What is expected: Two lines in the listing below mark the span: one contains "was great opportunity" and one contains "21 years Blessed". Reproduce both of them and everything between, exactly.

= = = =

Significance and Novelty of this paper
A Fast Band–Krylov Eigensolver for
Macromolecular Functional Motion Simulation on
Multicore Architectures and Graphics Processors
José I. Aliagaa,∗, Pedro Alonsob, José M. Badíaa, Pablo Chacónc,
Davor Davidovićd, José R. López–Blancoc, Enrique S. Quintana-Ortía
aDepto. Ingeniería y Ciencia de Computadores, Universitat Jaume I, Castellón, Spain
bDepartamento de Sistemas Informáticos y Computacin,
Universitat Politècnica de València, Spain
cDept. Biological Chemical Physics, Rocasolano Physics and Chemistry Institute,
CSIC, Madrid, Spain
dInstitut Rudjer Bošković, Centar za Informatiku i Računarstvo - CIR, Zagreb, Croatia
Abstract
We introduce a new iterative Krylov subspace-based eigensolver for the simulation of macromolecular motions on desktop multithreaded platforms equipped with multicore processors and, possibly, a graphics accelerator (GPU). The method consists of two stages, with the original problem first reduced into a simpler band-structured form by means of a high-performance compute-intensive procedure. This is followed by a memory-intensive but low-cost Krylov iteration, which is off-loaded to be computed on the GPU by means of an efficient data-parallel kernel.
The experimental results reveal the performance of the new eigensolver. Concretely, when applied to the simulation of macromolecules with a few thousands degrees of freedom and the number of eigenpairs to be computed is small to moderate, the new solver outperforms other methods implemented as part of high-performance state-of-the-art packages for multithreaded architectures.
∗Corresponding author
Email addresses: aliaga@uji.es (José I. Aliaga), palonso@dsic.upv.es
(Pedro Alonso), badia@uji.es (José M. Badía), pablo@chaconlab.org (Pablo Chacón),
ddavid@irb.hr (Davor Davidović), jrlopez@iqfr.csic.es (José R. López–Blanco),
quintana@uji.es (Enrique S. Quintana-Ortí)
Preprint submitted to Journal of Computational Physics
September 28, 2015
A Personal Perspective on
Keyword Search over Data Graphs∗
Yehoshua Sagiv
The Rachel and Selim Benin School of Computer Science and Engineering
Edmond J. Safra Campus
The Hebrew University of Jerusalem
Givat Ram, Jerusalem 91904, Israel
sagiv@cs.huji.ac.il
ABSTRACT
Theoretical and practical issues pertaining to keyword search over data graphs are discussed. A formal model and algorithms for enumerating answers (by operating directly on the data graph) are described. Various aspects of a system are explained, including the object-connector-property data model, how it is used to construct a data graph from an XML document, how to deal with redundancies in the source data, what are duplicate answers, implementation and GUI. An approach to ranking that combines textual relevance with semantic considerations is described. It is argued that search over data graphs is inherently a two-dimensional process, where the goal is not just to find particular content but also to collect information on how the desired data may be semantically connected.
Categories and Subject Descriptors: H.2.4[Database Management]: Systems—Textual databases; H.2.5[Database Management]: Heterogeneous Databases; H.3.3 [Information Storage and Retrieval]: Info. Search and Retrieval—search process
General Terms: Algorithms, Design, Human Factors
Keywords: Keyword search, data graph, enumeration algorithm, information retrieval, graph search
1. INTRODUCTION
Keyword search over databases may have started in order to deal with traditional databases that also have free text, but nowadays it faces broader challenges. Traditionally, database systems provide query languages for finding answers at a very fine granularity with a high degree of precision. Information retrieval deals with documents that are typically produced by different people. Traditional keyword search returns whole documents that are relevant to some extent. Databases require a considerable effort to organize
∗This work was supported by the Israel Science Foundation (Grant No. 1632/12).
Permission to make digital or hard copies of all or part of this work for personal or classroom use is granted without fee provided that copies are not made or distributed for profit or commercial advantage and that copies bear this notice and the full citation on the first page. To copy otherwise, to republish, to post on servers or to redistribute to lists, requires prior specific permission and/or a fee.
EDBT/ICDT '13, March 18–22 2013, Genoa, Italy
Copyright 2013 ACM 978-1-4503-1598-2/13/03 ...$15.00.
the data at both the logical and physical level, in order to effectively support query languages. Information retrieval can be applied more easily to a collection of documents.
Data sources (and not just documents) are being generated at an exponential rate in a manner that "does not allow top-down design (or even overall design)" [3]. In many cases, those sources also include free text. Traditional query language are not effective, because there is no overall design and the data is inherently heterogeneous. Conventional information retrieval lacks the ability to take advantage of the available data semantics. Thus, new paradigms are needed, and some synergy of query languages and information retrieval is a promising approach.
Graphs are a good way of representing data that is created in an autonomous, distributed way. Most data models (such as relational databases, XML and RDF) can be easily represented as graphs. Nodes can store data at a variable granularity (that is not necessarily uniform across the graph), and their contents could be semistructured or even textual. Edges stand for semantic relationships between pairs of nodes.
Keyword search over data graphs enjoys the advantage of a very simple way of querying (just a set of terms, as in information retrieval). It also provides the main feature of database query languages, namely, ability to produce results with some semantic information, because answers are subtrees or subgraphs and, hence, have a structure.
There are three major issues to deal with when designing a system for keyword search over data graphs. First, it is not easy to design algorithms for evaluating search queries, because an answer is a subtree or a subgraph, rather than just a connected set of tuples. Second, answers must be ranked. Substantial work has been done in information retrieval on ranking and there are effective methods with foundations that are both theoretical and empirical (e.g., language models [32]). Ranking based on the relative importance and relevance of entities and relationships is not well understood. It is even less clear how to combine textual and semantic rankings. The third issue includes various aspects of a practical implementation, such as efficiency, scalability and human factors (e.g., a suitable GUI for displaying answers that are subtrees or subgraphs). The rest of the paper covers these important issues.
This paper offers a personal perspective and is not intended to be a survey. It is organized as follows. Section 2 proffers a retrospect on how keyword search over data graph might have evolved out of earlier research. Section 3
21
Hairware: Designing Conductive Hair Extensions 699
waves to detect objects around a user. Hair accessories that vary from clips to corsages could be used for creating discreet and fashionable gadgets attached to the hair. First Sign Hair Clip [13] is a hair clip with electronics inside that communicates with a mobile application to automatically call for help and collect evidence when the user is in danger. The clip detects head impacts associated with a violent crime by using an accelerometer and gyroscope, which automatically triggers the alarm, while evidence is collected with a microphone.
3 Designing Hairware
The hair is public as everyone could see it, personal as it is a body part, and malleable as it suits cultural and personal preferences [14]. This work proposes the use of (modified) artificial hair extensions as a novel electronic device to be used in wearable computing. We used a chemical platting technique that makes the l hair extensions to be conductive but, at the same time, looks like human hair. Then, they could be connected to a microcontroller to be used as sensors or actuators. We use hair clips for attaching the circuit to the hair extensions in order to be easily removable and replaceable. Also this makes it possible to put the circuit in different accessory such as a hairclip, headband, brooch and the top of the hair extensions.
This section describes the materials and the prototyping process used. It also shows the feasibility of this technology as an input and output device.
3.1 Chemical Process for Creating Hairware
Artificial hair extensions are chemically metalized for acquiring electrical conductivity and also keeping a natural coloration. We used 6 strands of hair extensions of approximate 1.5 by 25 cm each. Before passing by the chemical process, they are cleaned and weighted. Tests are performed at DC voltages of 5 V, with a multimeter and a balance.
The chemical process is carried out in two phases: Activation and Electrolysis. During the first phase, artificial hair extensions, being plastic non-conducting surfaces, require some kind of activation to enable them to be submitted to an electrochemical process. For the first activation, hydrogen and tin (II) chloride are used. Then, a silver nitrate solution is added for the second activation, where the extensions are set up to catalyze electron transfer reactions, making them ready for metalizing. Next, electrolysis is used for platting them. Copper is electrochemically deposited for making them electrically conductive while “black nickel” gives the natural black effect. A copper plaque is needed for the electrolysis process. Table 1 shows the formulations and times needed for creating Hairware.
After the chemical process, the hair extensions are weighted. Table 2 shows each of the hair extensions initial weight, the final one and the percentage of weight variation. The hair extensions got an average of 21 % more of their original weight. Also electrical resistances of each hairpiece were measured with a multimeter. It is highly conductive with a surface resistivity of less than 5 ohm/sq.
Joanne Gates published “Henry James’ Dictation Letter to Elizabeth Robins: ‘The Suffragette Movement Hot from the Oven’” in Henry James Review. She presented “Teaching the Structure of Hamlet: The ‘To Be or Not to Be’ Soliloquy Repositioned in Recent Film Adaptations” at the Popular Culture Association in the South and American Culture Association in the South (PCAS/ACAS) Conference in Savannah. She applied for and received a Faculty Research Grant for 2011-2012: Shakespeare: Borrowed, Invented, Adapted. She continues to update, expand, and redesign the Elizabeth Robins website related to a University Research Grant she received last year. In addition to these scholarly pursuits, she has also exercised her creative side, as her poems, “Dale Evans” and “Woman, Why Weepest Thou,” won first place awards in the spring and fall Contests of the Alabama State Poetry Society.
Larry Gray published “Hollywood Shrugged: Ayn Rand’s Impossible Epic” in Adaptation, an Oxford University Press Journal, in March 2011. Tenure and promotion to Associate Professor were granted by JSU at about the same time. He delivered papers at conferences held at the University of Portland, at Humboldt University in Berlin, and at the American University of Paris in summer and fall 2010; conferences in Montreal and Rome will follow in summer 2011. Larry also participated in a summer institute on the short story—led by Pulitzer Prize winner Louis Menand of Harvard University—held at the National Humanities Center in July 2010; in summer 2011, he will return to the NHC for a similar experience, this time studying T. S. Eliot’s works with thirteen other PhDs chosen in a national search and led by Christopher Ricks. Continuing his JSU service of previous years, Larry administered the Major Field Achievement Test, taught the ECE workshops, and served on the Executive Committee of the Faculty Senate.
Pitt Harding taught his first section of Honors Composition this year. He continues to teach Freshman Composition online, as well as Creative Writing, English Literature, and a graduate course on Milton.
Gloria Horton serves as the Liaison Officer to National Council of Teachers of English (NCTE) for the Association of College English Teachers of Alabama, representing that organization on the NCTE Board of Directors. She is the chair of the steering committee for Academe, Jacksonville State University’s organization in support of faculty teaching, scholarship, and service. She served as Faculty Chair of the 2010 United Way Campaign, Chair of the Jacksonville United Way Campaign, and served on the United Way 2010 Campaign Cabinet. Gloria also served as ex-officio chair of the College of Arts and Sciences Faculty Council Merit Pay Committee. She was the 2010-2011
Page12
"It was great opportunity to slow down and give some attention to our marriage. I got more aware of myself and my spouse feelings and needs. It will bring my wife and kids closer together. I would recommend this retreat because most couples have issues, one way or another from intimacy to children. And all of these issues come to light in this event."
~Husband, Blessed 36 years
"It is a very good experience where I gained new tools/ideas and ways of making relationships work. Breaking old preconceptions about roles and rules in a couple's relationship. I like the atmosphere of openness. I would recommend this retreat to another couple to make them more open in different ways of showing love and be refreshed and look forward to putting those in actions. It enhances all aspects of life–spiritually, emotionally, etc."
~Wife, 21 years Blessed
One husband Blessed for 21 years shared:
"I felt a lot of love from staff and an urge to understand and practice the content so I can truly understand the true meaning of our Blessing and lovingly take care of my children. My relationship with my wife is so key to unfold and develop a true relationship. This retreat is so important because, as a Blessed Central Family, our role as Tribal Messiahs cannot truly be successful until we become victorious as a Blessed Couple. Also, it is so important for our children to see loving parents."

= = = =

Task solution:
"It was great opportunity to slow down and give some attention to our marriage. I got more aware of myself and my spouse feelings and needs. It will bring my wife and kids closer together. I would recommend this retreat because most couples have issues, one way or another from intimacy to children. And all of these issues come to light in this event."
~Husband, Blessed 36 years
"It is a very good experience where I gained new tools/ideas and ways of making relationships work. Breaking old preconceptions about roles and rules in a couple's relationship. I like the atmosphere of openness. I would recommend this retreat to another couple to make them more open in different ways of showing love and be refreshed and look forward to putting those in actions. It enhances all aspects of life–spiritually, emotionally, etc."
~Wife, 21 years Blessed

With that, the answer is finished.